Кто-то бурчит себе под нос, кто-то кашляет, но ничего существенного никто не говорит. Вскоре все засыпают – посапывают, похрапывают, дергая ногой, задевают деревянные рамы кроватей, подтягивают к подбородку свои одеяла, чтобы согреться.
В щелях сложенных из бревен стен хижины тоненько свистит ветер. Ужасный это свист – нескончаемый, унылый, сводящий с ума.
Дождь превратился в снежную крупу, та, в свою очередь, сменилась снегом, который стал налипать на подоконники.
Я все еще лежу неподвижно, слушаю, как дышат мои соседи по хижине. Они не знают, что я здесь. Что я вернулся из леса. «На его месте я бы тоже спрятался», – сказал Лин.
Что же случилось той ночью, когда под натиском снежной бури дрожали стены хижин? Что случилось той ночью, которая вычеркнута теперь из моей памяти?
Я откидываю одеяло и тихо спускаюсь по лесенке на пол, крадучись иду по комнате. Никто не пошевельнулся. Я, конечно, могу разбудить их, сказать, что вернулся, спросить, что же такое, в конце концов, случилось той ночью, чего я никак не могу вспомнить.
Но подкативший к горлу комок не позволяет мне сделать это, а ноющая боль в груди говорит, что я не должен им верить.
Случилось нечто такое, чего не хочет хранить моя память.
Наверняка нечто темное и мрачное.
Я не могу оставаться здесь, с ними. Не могу оставаться в этом месте, переполненном одними только дурными воспоминаниями.
Натягиваю башмаки и приоткрываю дверь ровно настолько, чтобы проскользнуть наружу. Оглядываюсь напоследок и замечаю, что кто-то шевелится. Ретт, по-моему, это он приподнимает голову.

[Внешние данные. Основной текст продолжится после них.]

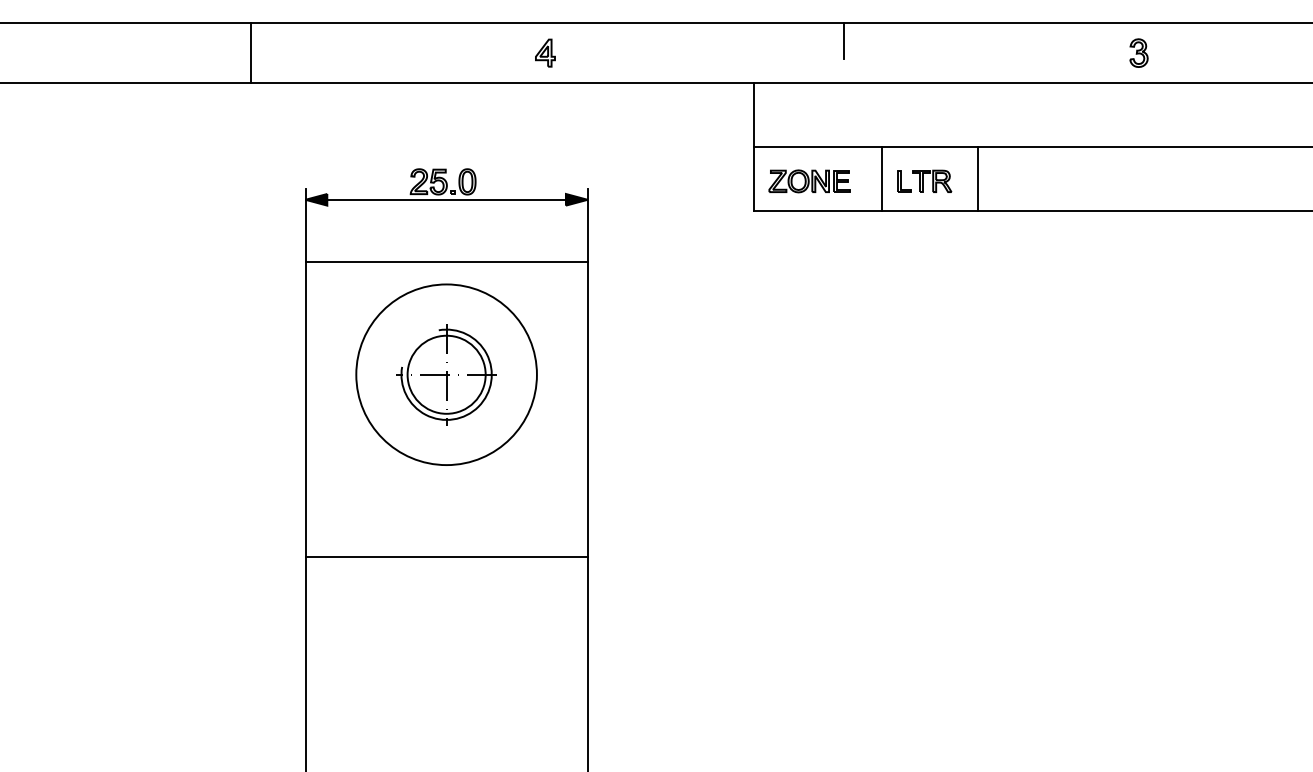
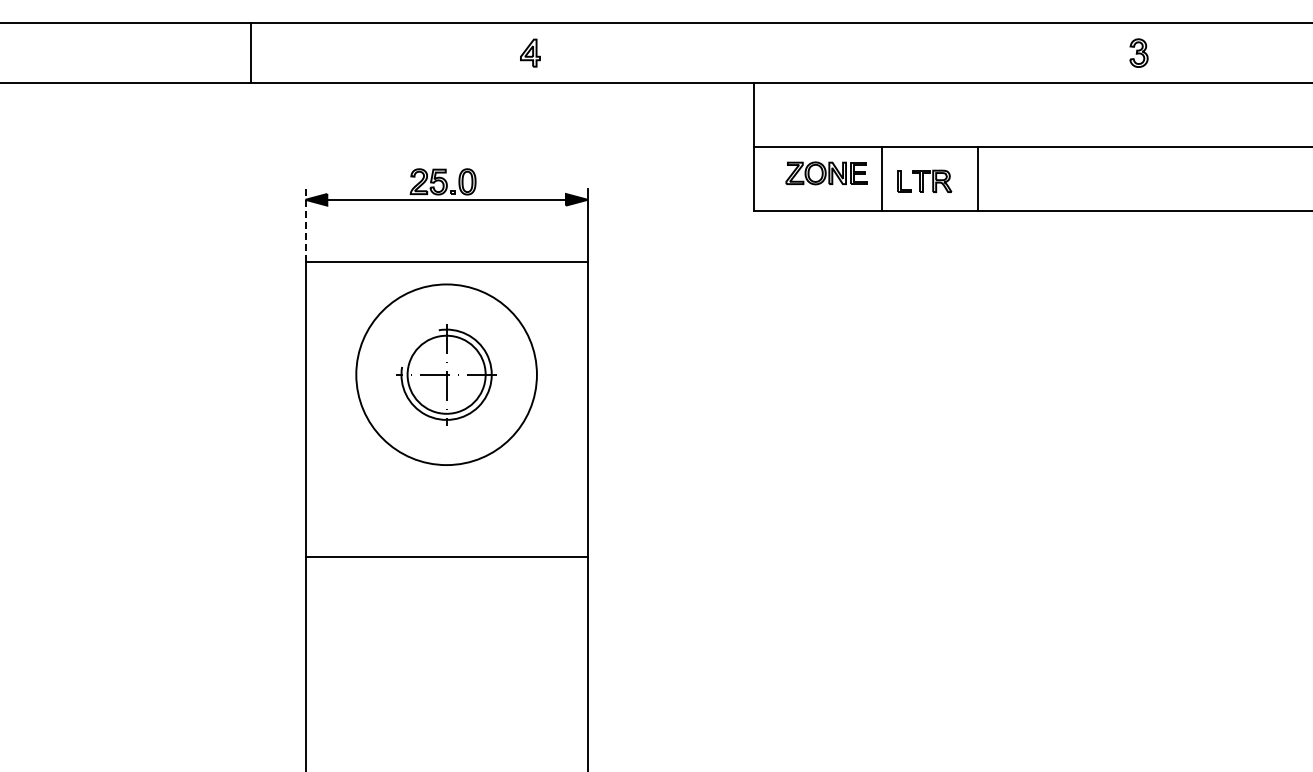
line at (843, 40): present -> none
part at (545, 52) position: (545, 52) -> (530, 52)
part at (809, 181) position: (809, 181) -> (826, 173)
line at (305, 225): solid -> dashed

Но я закрываю за собой дверь быстрее, чем он успевает что-либо понять.
Раньше, чем видит, как я сбегаю отсюда.
Нора
Ночь в горах опускается быстро.
Заснеженные вершины проглатывают заходящее солнце. Съедают его целиком. Я заношу только что наколотые поленья и кладу их возле печки. Их будет достаточно, чтобы согревать меня и Сюзи всю ночь до самого утра. Если они разгорятся, конечно.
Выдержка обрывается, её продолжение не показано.